当社ではこうした主要機器を他社からの購入でなく自社製としており、当初よりカメラについてはマトリックスセンサ搭載のスマートカメラ、ライトについては高速シャッターを可能とする高輝度ストロービング照明を重要と認識し、ユーザーの要望などを取り込みながら製品を開発してききました。時代変化や市場動向、技術革新などにより生じる新たな要望へ対応したアップブレードやカメラ追加等のご要望にも素早く対応できる、といった面でも優位性をもっています。

熟練者の減少で迫られるIoT活用の自動化システム

-IoT推進との関連についてはいかがでしょう。

ヴァルコネン われわれが提供するシステムのベースとなっているのはインテリジェント機能内蔵のスマートカメラであり、それ自体がすでにIoT対応の機器と言ってよりと考えています。これをネットワークに接続し、操業にともなって発生するサウンド(音)やプロセスデータなどをインプットして解析するといったこともワン・プラットフォームで実現可能であり、統合拡張の余力をもったシステムの提供でもあるわけです。つまり、ビジョン(画像)の取得・解析を前面に押し出して紹介していますが、それら直接的な機能以外にも各種データも収集・解析するインターフェイスとして使えるので、単に画像処理システムとしの利用にとどまらずIoT化推進による技術革新といった観点からも導入効果が期待できるということです。

-今後、人材不足対策の面でも有効となりそうですね。

ヴァルコネン WMSに関連して言えば日本でそれほど普及しておらず、マシン新設の際に導入されるケースもありますが、設備投資が抑制されているなかで稼働中の多くのマシンがこれまでオペレータが使いこなしてきた既設マシンとなっています。紙切れなどのトラブルが発生すると、その要因を経験的に把握できる熟練のオペレータがいれば何もWMSに頼らなくてよく、問題なく操業ができるといった側面があったと思います。しかし、最近は世代交代が進んで熟練オペレータが少なくなり、トラブル対策にWMS導入の必要性が高まってきているのも事実です。世界の流れと違ったアプローチになりますが、日本でも今後とくにウエットエンドなどでのWMSがニーズを強めていくことになると予想しています。

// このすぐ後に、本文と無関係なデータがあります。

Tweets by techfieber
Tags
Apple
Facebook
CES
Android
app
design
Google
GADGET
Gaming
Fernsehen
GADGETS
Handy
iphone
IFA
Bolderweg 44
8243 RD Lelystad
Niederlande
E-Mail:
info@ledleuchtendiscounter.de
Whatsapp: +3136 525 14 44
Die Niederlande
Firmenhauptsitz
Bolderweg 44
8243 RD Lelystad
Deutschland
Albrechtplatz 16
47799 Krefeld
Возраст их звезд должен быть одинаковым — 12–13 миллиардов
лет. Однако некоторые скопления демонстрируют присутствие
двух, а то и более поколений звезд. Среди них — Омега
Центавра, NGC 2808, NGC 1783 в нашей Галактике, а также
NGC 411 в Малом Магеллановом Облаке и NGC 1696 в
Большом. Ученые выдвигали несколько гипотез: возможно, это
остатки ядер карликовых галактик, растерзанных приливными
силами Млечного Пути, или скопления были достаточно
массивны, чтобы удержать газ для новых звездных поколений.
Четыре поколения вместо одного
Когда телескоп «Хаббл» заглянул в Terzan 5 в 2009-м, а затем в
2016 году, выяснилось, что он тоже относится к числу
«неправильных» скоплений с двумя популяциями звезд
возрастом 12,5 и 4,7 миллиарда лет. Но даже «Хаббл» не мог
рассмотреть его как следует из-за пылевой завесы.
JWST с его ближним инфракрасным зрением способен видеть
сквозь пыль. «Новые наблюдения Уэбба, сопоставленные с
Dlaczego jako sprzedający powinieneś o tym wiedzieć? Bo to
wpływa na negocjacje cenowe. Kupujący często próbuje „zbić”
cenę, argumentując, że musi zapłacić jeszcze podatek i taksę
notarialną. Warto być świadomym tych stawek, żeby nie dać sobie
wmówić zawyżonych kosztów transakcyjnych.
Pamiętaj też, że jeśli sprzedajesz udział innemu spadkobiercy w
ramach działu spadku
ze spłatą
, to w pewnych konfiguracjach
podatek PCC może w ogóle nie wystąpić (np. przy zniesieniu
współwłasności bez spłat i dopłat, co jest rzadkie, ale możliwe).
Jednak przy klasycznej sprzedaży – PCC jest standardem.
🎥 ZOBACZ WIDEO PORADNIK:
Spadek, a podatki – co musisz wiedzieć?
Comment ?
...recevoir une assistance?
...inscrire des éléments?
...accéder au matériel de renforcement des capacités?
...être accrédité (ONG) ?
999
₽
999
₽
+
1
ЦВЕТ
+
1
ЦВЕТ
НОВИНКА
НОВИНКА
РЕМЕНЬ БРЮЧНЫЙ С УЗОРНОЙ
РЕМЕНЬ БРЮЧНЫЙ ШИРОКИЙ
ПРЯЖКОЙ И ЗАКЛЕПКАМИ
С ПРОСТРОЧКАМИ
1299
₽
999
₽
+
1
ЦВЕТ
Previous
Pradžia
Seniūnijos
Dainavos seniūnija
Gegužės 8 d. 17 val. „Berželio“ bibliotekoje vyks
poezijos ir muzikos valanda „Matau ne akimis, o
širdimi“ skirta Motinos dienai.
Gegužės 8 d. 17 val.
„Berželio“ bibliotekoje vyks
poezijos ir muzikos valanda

-これまでオペレータのスキルに任せていたが、今後は画像処理技術を強化して自動化を進めざるを得なくなる。

ヴァルコネン それには当社提供のワン・プラットフォームを導入すれば自動化はもちろんIoT化推進による技術革新が行いやすくなる。日本でも当社のWISに対する関心は高まっていくでしょうが、それ以上に大きな効果をもたらすのはWMSだと見ています。技術的な違いはありますが日本でも大半のマシンにWISが導入されているため、その有効性は十分に認識されています。しかし、当社のワン・プラットフォームによりWISと連動したWMSの機能が一段と高められおり、それによる統合的なプロセス改善の効果に新鮮な驚きを感じてもらえるのではないかと考えられます。

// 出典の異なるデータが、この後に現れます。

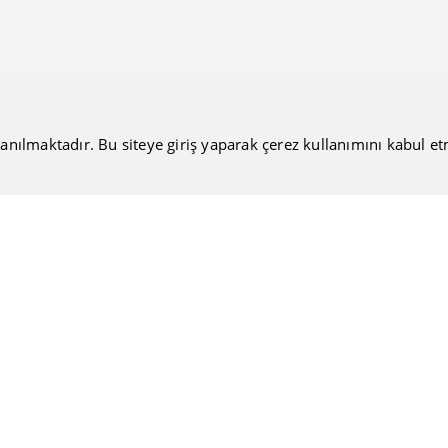
anılmaktadır. Bu siteye giriş yaparak çerez kullanımını kabul etmiş
Bültenimize Katılın
Güncel haberlerimizi sizlere ulaştırmamıza ne dersiniz?
Nakiteucuzal.com
Hakkımızda
Kullanıcı Sözleşmesi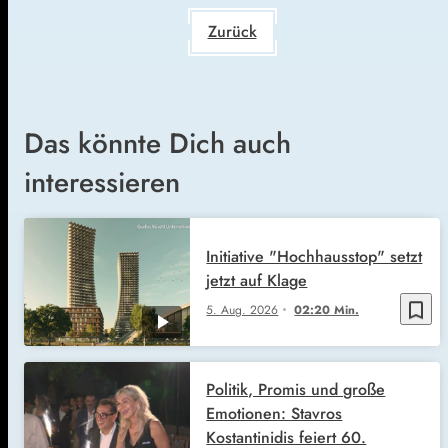
Zurück
Das könnte Dich auch
interessieren
Initiative "Hochhausstop" setzt
jetzt auf Klage
bookmark_border
5. Aug. 2026
02:20 Min.
Politik, Promis und große
Emotionen: Stavros
Kostantinidis feiert 60.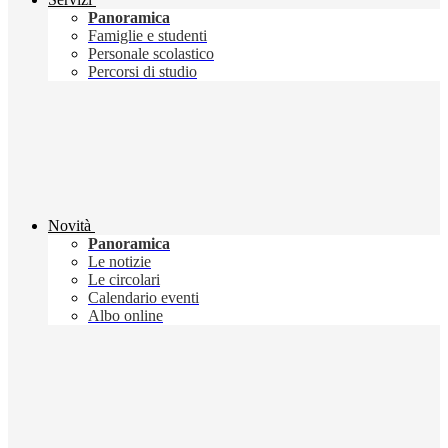
Panoramica
Famiglie e studenti
Personale scolastico
Percorsi di studio
Novità
Panoramica
Le notizie
Le circolari
Calendario eventi
Albo online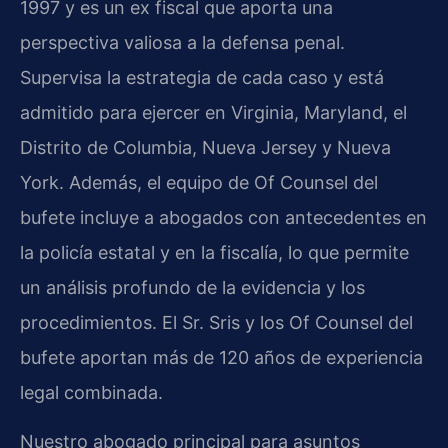
1997 y es un ex fiscal que aporta una
perspectiva valiosa a la defensa penal.
Supervisa la estrategia de cada caso y está
admitido para ejercer en Virginia, Maryland, el
Distrito de Columbia, Nueva Jersey y Nueva
York. Además, el equipo de Of Counsel del
bufete incluye a abogados con antecedentes en
la policía estatal y en la fiscalía, lo que permite
un análisis profundo de la evidencia y los
procedimientos. El Sr. Sris y los Of Counsel del
bufete aportan más de 120 años de experiencia
legal combinada.
Nuestro abogado principal para asuntos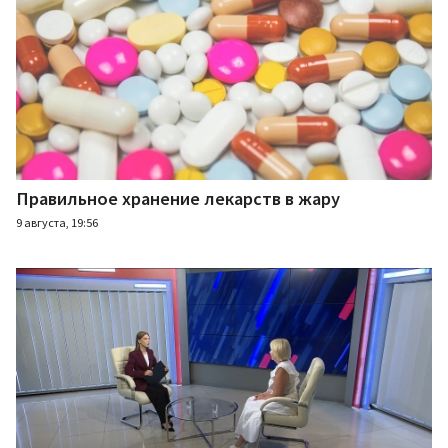
Правильное хранение лекарств в жару
9 августа, 19:56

これまで製紙会社は印刷会社など顧客のクレームに対応することを重視するあまり、抄紙工程下流側での欠陥検査を重点的に行ってきましたが、その結果、欠陥発生の原因を解明しマシン操業の改善に繋げていくといったところまで手が回らなかった一面があったのも確かでしょう。それを解消していくにはウェブの挙動を可視化(ビジュアライズ)し、原因を解明して対策を講じやすくすることが求められてきます。

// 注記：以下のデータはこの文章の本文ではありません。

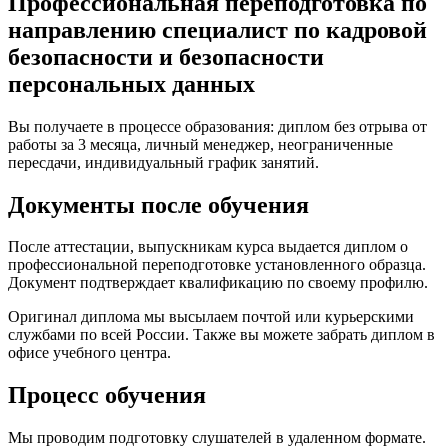
Профессиональная переподготовка по
направлению специалист по кадровой
безопасности и безопасности
персональных данных
Вы получаете в процессе образования: диплом без отрыва от
работы за 3 месяца, личный менеджер, неограниченные
пересдачи, индивидуальный график занятий.
Документы после обучения
После аттестации, выпускникам курса выдается диплом о
профессиональной переподготовке установленного образца.
Документ подтверждает квалификацию по своему профилю.
Оригинал диплома мы высылаем почтой или курьерскими
службами по всей России. Также вы можете забрать диплом в
офисе учебного центра.
Процесс обучения
Мы проводим подготовку слушателей в удаленном формате.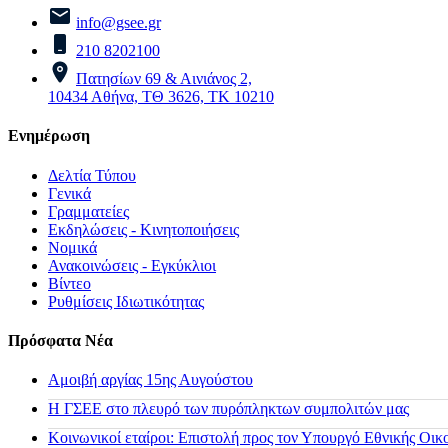
info@gsee.gr
210 8202100
Πατησίων 69 & Αινιάνος 2,
10434 Αθήνα, ΤΘ 3626, ΤΚ 10210
Ενημέρωση
Δελτία Τύπου
Γενικά
Γραμματείες
Εκδηλώσεις - Κινητοποιήσεις
Νομικά
Ανακοινώσεις - Εγκύκλιοι
Βίντεο
Ρυθμίσεις Ιδιωτικότητας
Πρόσφατα Νέα
Αμοιβή αργίας 15ης Αυγούστου
H ΓΣΕΕ στο πλευρό των πυρόπληκτων συμπολιτών μας
Κοινωνικοί εταίροι: Επιστολή προς τον Υπουργό Εθνικής Οικ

-確かにそうした点では世界とは違ったアプローチになる。

ヴァルコネン 例えば、急速に製紙工場の近代化を進めた中国では日本と異なり、熟練オペレータ自体が少なかったためマシン新設の際に最新の自動化システムも採用する恰好となりました。当社が早い段階に中国市場へ進出した事業展開は、そうした点で状況判断に間違いはなく当を得ていたと言えるかもしれません。

ウエットパートの悪環境でも導入効果もたらすエリアセンサ

-紙・板紙の品種によって日本での事業展開は異なってきますか。

ヴァルコネン 日本でも印刷用紙などの需要が減少し生産集約化で一部マシンが停機となっていますが、他方では段ボール原紙や家庭紙などが堅調な動きを示しています。そうした面で品種によるマーケッティングの違いが生じてくると思われますが、技術的ポイントは別のところにあります。既存の欠陥検査は多くの場合、品種を問わず出荷段階の製品となるリールで行われていますが、当社が狙っているのは先ほど触れたように紙層が形成されるウエットパートでの検査であり、紙となったばかりの上流側において欠陥が成長していかないよう原因を究明し対策を講じやすくすることにあります。ウエットパートでは撮像環境が悪いため従来のWISでは欠陥を捕捉しにくかったわけですが、当社製品ではピンホールレンズを使って水滴や薬液が飛散する場所でも鮮明に撮像できるカメラを開発しています。したがって、品質保証だけを目的とせず、これまで難しかった高品質レベルを実現できるような操業改善を図る際にも有効性を発揮します。

-従来の欠陥検査システムという概念には収まらない。

ヴァルコネン 難しいとされてきたウエットパートや悪環境での検査・モニタリングができるようになります。例えばライトにしても防水性能が高いIP68仕様にしています。そもそも欠陥検査とモニタリングを統合させている点で従来の欠陥検査システムとは根本的に異なっているわけで、それにWIS、WMSいずれも抄紙工程の上流側で解析が行えるということで既存システムとそれぞれ一線を画していると言えます。

-最後に、日本での具体的な事業展開については。

ヴァルコネン 日本の製紙会社は品質に対し世界でもっとも厳しい国ですし、レベルの高い技術者がそれを可能としてきたことを理解しています。そうしたなか世代交代により熟練オペレータが減少しているという現実があり、その対応策として当社製品が貢献できると確信しています。欧州や中国、米国などで実証され支持されて着実に実績を積んできた当社の技術が品質に厳しい日本において活かしてもらえるようユーザー個々の操業条件に合わせて提案していきます。

当社システムはすでにトライアルの形により日本で3社目となる製紙工場へ導入されており、そうした経験を通し、具体的な悪環境・劣悪条件の現場でも欠陥検査ができるという大きなメリットを認知してもらえるとの確証を得ています。悪条件下での利用はラインセンサにできないことであり、その優位性を理解しいただきながら、全体のシステムがもたらす導入効果を紹介していきます。つまり、最初のアプローチはウエットパートから行い、その効果を知ってもらう。その結果、既設のラインセンサとの置き換えも出てくるでしょうから、ユーザーの要望に柔軟で細かく対応していくことを第1に置いた事業展開を進めていこうと考えています。

こうした取り組みが大きな成果をもたらすのは確実であり、実際、プロシメックス・ジャパンの事業所開設から現在までの短期間に複数のシステムを受注しました。今後とも当社技術が日本の製紙工場に普及していくものと期待しています。